He was passionate, cruel, and a drunkard, but not without ability and force of character. As Prince Salim he had instigated the assassination of the Prime Minister, Abul Fazl, and probably hastened his own father’s death by his violent conduct. There was, however, a reconciliation at the end, and Jahangir endeavoured to atone for his behaviour by lavish expenditure on Akbar’s tomb at Sikandra. He has also left many pious tributes to his father’s memory in his autobiography. Jahangir’s favourite wife was the celebrated Nur Mahal, who for twenty years was almost the supreme power in the imperial court. Her beauty attracted his attention while he was still Prince Salim, but Akbar, disapproving of her as a daughter-in-law, gave her in marriage to Sher Afsan, “the lion killer,” a nobleman of Burdwan. After his accession, having treacherously procured the death of her husband, Jahangir had Nur Mahal removed to Agra and placed under the care of his mother. For many years she repulsed all Jahangir’s overtures, but when at last she consented to be his queen she became his most devoted wife. She accompanied him on all his travels, and Jahangir consulted her in all important affairs of state. Sir Thomas Roe, James the First’s ambassador, describes Jahangir at Agra taking his wife for an evening drive in a bullock cart, “the King himself being her carter.” He affectionately changed her name from Nur Mahal, “Light of the Palace,” to Nur Jahan, “Light of the World.” The imperial coinage bore her name and an inscription, “Gold has acquired a new value since it bore the name of Nur Jahan.” She even succeeded to some extent in controlling Jahangir’s drunken habits. She was a great patroness of the arts, and it is said that the Samman Burj, her apartments in the Agra palace, was decorated after her own designs. Her charity was boundless; she was the especial protectress of orphan girls, and provided marriage portions for no less than 500 from her private purse.
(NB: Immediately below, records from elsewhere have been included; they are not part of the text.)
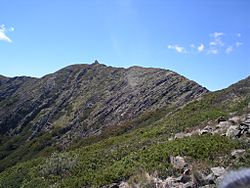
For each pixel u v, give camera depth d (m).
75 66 126.69
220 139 22.95
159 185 18.89
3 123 105.12
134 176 20.66
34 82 126.25
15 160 79.69
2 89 125.75
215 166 19.02
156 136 32.94
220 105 40.59
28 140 94.06
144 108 83.62
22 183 28.89
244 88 44.28
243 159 19.20
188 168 19.39
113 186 21.16
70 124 91.81
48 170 28.97
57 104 107.12
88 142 65.75
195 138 24.33
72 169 28.31
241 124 24.45
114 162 27.25
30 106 110.31
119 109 88.81
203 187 17.25
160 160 22.08
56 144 82.62
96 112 92.19
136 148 29.86
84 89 109.94
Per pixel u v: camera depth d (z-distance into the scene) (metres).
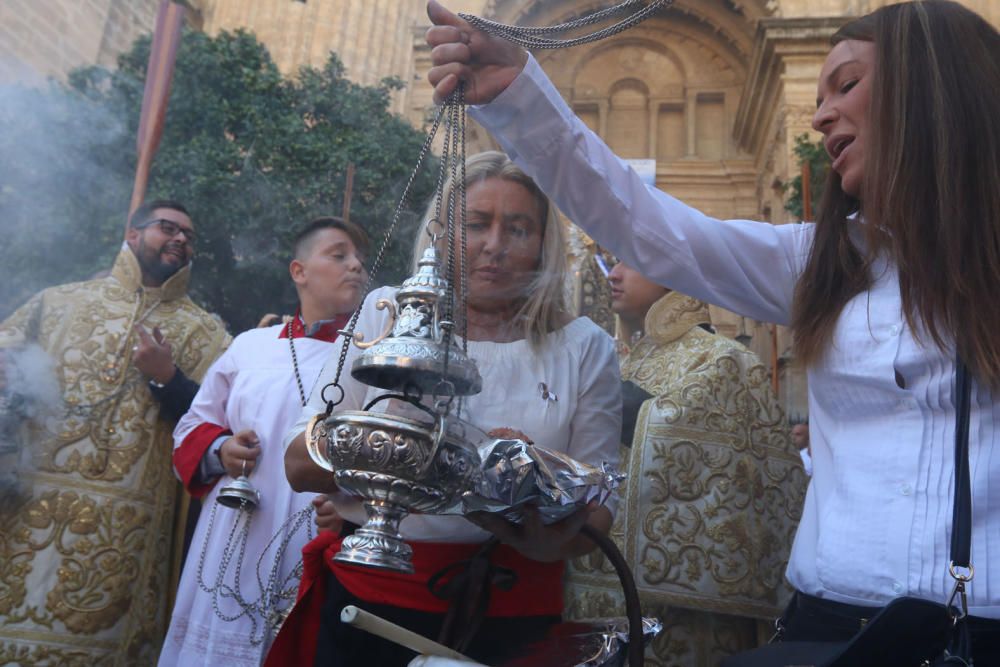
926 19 1.45
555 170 1.65
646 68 22.45
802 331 1.52
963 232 1.30
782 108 17.45
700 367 2.78
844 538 1.35
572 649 1.39
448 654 1.17
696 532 2.51
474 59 1.55
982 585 1.19
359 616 1.11
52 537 3.03
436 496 1.19
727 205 20.84
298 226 9.01
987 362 1.23
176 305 3.61
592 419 1.72
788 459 2.79
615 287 3.24
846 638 1.32
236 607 2.58
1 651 2.90
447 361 1.20
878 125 1.43
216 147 9.08
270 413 2.80
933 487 1.28
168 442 3.35
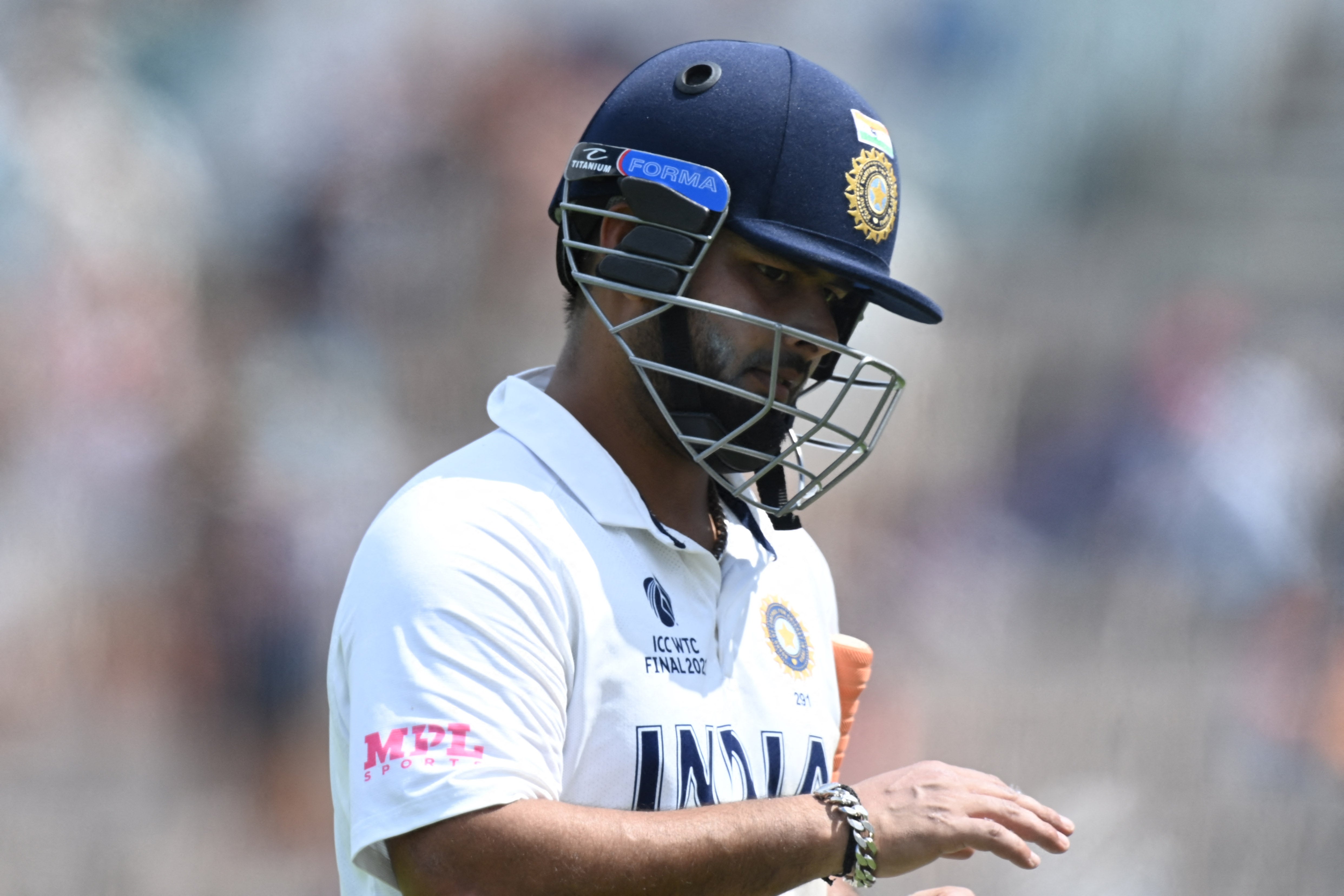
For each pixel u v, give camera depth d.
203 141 25.92
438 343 25.09
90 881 16.44
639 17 29.61
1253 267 31.25
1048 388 26.83
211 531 19.98
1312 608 23.41
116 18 25.55
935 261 30.47
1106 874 17.59
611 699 5.34
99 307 22.06
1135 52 33.47
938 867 17.12
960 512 25.31
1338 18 33.44
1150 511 24.83
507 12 27.92
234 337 23.41
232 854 17.66
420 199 25.80
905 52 33.56
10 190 22.28
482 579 5.18
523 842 4.87
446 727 4.98
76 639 19.52
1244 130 33.62
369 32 27.34
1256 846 18.25
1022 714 21.05
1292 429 25.09
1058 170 33.28
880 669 22.56
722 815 5.17
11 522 20.03
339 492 21.47
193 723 19.33
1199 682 21.98
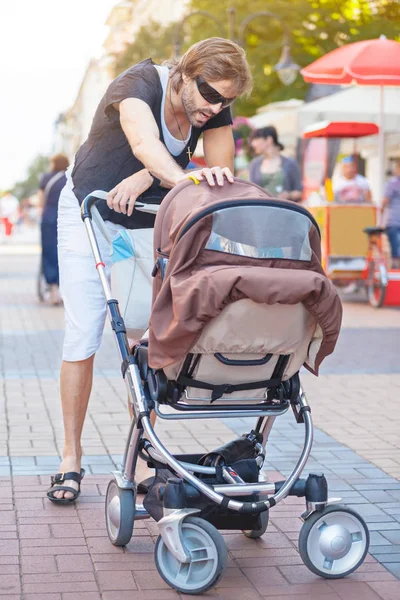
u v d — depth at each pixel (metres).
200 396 4.10
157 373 4.11
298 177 15.83
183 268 3.90
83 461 6.10
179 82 4.59
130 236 4.78
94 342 5.22
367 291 16.23
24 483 5.58
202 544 4.00
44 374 9.45
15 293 18.94
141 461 5.38
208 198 4.03
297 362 4.12
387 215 16.11
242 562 4.42
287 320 3.90
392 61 14.86
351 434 6.97
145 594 4.00
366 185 16.39
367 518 5.02
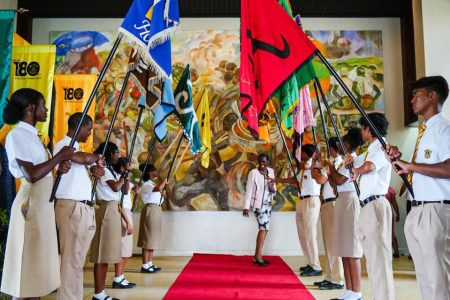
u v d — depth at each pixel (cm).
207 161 575
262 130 452
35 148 223
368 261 291
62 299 255
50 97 455
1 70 401
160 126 372
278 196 718
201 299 370
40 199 220
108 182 352
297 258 666
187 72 486
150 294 392
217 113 739
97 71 752
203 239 717
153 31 271
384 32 763
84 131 284
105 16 764
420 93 214
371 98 739
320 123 726
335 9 743
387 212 290
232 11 751
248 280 467
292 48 255
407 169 205
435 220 198
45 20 770
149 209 526
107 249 350
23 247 213
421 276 206
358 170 293
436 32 571
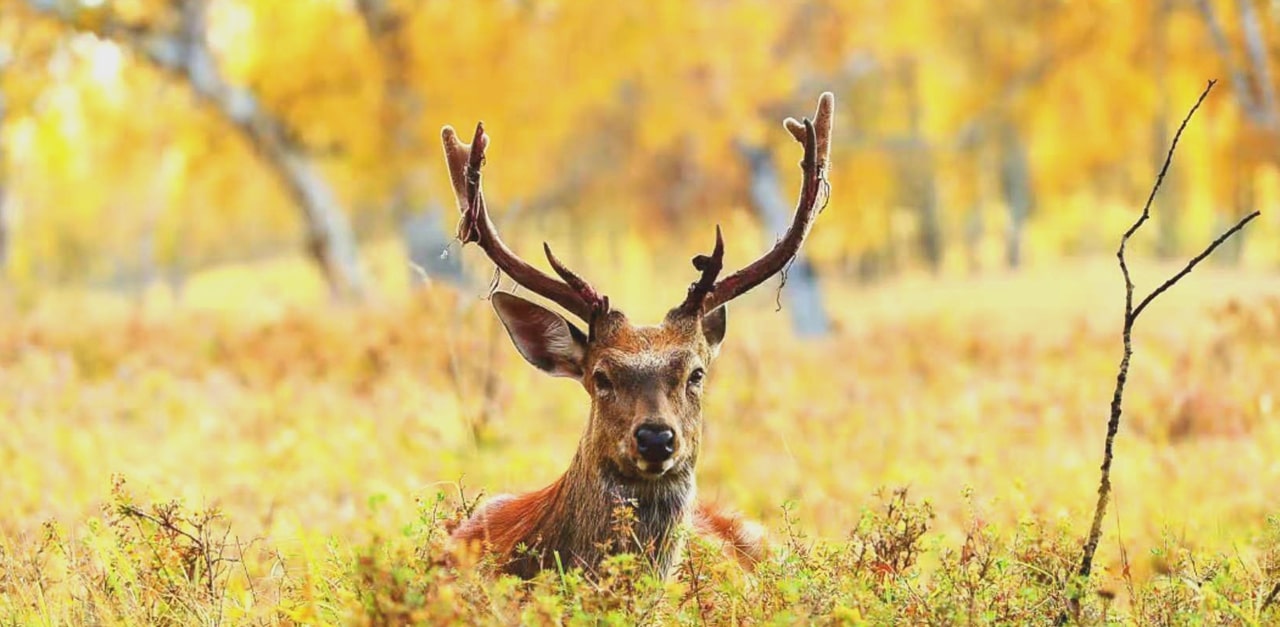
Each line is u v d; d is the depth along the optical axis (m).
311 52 28.86
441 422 11.77
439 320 15.12
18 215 59.72
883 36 31.45
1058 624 5.81
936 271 55.12
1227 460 10.29
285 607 6.04
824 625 5.41
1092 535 5.94
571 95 29.55
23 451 10.84
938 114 34.78
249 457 11.02
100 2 27.80
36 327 19.45
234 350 16.94
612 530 6.27
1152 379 13.98
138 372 15.29
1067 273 42.34
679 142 35.75
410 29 28.47
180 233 63.75
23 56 28.81
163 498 8.29
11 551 7.11
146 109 33.47
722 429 12.50
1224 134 27.20
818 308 29.69
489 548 6.32
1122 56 29.56
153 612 6.18
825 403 13.88
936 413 12.97
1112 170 42.41
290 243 67.88
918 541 6.74
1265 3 22.45
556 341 6.83
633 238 45.62
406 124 28.81
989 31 32.41
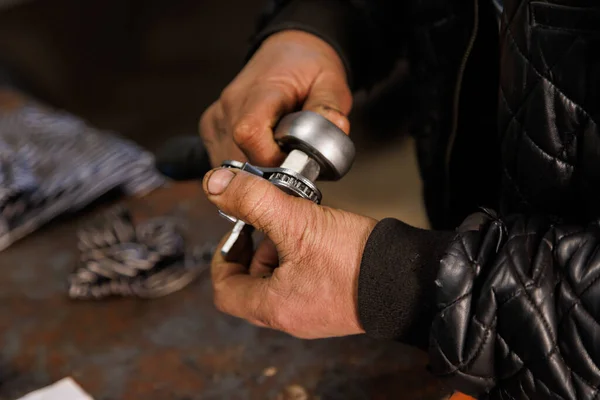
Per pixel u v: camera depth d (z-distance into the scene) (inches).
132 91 83.2
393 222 21.2
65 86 83.1
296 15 29.1
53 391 27.4
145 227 35.8
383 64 32.3
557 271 18.2
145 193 40.7
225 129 26.3
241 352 29.1
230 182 20.7
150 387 27.7
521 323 18.0
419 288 19.8
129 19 89.8
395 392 26.5
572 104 19.7
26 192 37.7
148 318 31.3
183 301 32.2
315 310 22.1
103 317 31.5
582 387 17.7
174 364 28.7
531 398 18.6
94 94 83.6
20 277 34.3
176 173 32.5
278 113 24.3
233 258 25.5
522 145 21.4
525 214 20.6
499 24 24.6
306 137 21.8
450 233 20.3
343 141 22.1
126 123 79.7
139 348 29.7
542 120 20.4
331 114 24.3
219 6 94.3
Nur Mahal’s father, Itmad-ud-daulah, became Lord High Treasurer, and afterwards Wazir, or Prime Minister. On his death his daughter built for him the magnificent tomb at Agra known by his name.

During Jahangir’s reign many Europeans, travellers, adventurers and others, flocked to the Mogul court. They were allowed free access to the palace, and Jahangir frequently admitted them to join in his midnight carouses. He showed great favour to the Jesuit priests, and even allowed two of his nephews to be instructed in the Christian religion.

The violent temper of Jahangir was inherited by his son, Prince Khurram, afterwards Shah Jahan, and the peace of his reign was frequently disturbed by open rebellion on the part of the Prince. In 1623 Shah Jahan actually sacked Agra, and his soldiers committed fearful atrocities on the inhabitants. He failed, however, to capture the fort, which contained the imperial treasury, and Jahangir, no doubt remembering his own father’s leniency towards himself, forgave his unruly son.

Jahangir died in 1627, and was buried at Shahdara, near Lahore, in a magnificent tomb prepared by Nur Mahal. She herself retired to Lahore, and, though she lived till 1648, ceased to take any part in state affairs after his death. She was buried by her husband’s side at Shahdara.

Jahangir’s connection with Agra.

Jahangir for a great part of his reign held his court at Lahore, or at Kabul. The chief monuments of his reign at, or near, Agra are Akbar’s tomb at Sikandra (p. 97), and Itmad-ud-daulah’s tomb (p. 85), already mentioned. Part of the Agra Palace, the Jahangiri Mahal (p. 63), is named after him, though it is most probable that it was really built in Akbar’s reign.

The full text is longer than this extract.